Judge Shaffer began with an analysis of constitutional issues - matters brought by neither plaintiff or defendant, but of which she took judicial notice as background information. Article I, Section 24 of the Washington State Constitution reads "RIGHT TO BEAR ARMS. The right of the individual citizen to bear arms in defense of himself, or the state, shall not be impaired, but nothing in this section shall be construed as authorizing individuals or corporations to organize, maintain or employ an armed body of men." And, of course, the Judge noted the Second Amendment - about the time she brought up Heller and the potential 14th Amendment (Section 1) implications, audible gasps of horror began to erupt in the back benches of the courtroom.
The sad panda's of CeaseFire and their allies appeared to be realizing they were about to have a very bad day. They were not mistaken.
Judge Shaffer proceeded to the three cases brought by the City's pro bono attorneys as precedent. The first, decided in 1958, regarded an E. WA city and whether it had the authority to decide who it would rent a community stadium to - the Judge found the case inapplicable as the parks were open to the public, not rented to specific individuals. The second case, Pacific Northwest Shooting Park, et Al, Appellants v. City of Sequim, Police Chief, Respondent, was dismissed similarly irrelevant as not applying to a rule to be followed by the general public. The third case, Cherry v. Mun. of Metro. Seattle, 116 Wn.2d 794, 802, in which the WA Supreme Court stated that muni/county/etc employers could bar employee's w/ concealed pistol licenses from otherwise legal on-the-job carry was also irrelevant.

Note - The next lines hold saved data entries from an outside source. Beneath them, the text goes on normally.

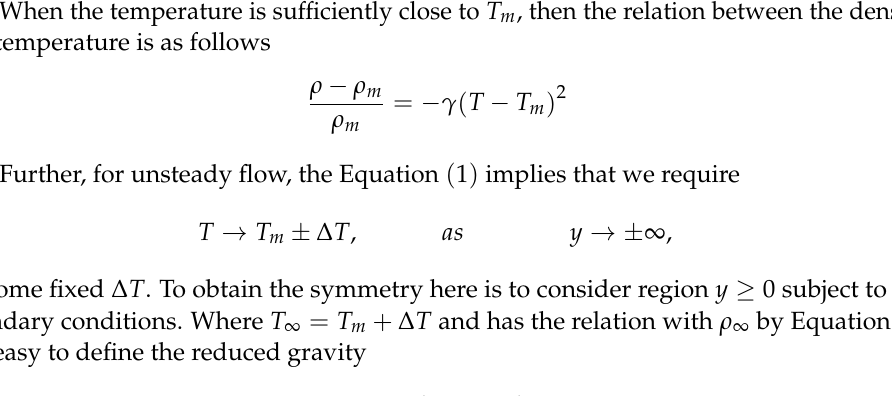
Figure 1. Geometry of horizontal non-conducting cylinder and flow geometry.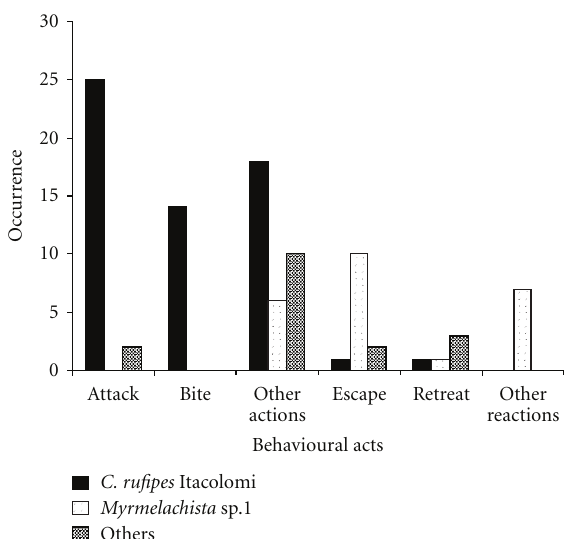
Figure 1: Action and reaction behavioural occurrences for C. rufipes , Myrmelachista sp.1 ants, and other morphospecies assem- blages during field experiments in the Itacolomi State Park (Ita- colomi). The “other actions” and “other reactions” are grouped together because of their low frequency.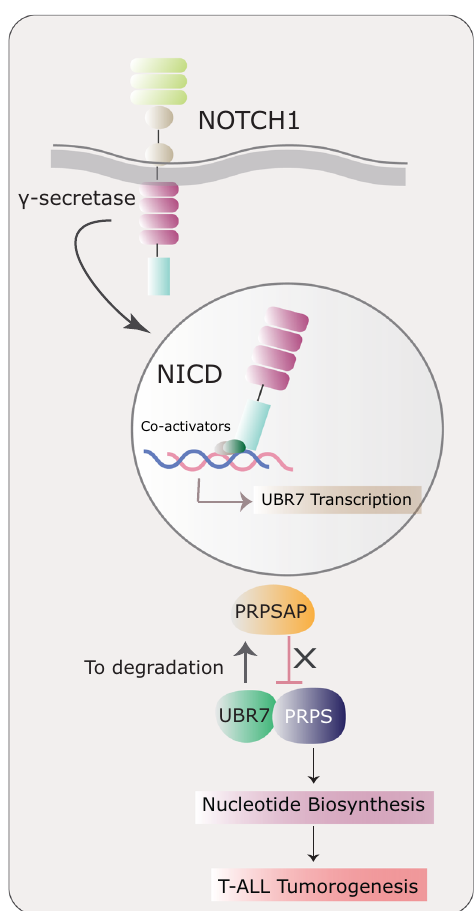
Fig. 1 Nucleotide biosynthesis regulation by UBR7 in T-ALL. A model depicting the generation of NICD and its translocation to the nucleus from the proteolytic cleavage of NOTCH1 receptor by gamma secretase. NICD transcriptionally activates UBR7. UBR7 stabilizes the PRPS enzymes by promoting the degradation of PRPSAP. Stabilization of PRPS catalyzes the nucleotide biosynthesis and promotes T-ALL. In absence of UBR7, PRPSAP inhibits PRPS enzymes resulting in suppression of nucleotide biosynthesis and T-ALL progression. (NICD NOTCH intracellular domain; UBR7 ubiquitin protein ligase E3 component N-recognin 7; PRPS phosphoribosyl pyrophosphate synthetase; PRPSAP phosphoribosyl pyrophosphate synthetase associated protein; T-ALL T acute lymphoblastic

Shaffer went on to note that if the rule in question were allowed to stand, the City could just as easily bar gun-owners from streets, sidewalks, the waterfront, and any other area under City control.
However, the fun had yet to truly begin. Shaffer ruled that Article 1, Section 24 of the State Constitution and the Second Amendment were *individual* rights and thus barred such a rule, and further, that the rule since it affected the general public and imposed a criminal penalty (i.e., "we're not regulating gun possession. We're just withdrawing permission to remain on premises, and summoning SPD to criminally trespass those that don't immediately obey" isn't going to fly in the courts) was in violation of the pre-emption statutes, RCW 9.41.290 and 9.41.300.
I was amazed I didn't hear the whipcrack reports of multiple spontaneous implosions as this came down, given the presence of CeaseFire members.
This ruling, if sustained on appeal (and I half expect the City to push it all the way to the WA Supreme Ct, at which point a ruling against the City would create binding precedent across the state), effectively emasculates attempts by gun-banners and hoplophobes to implement a nightmarish patchwork of confusing jurisdiction to jurisdiction rule changes and eccentricities. It means that any gun law changes (or "rules" - regulation/law in heavy drag) will need to originate in the WA State Legislature. It further sets at least advisory precedent for other courts regarding the Second as an individual right.
In my considered opinion, it means that for the forseeable future, CeaseFire might as well fold up shop or take up knitting tea cozies.
It's a GOOD day. More to come later.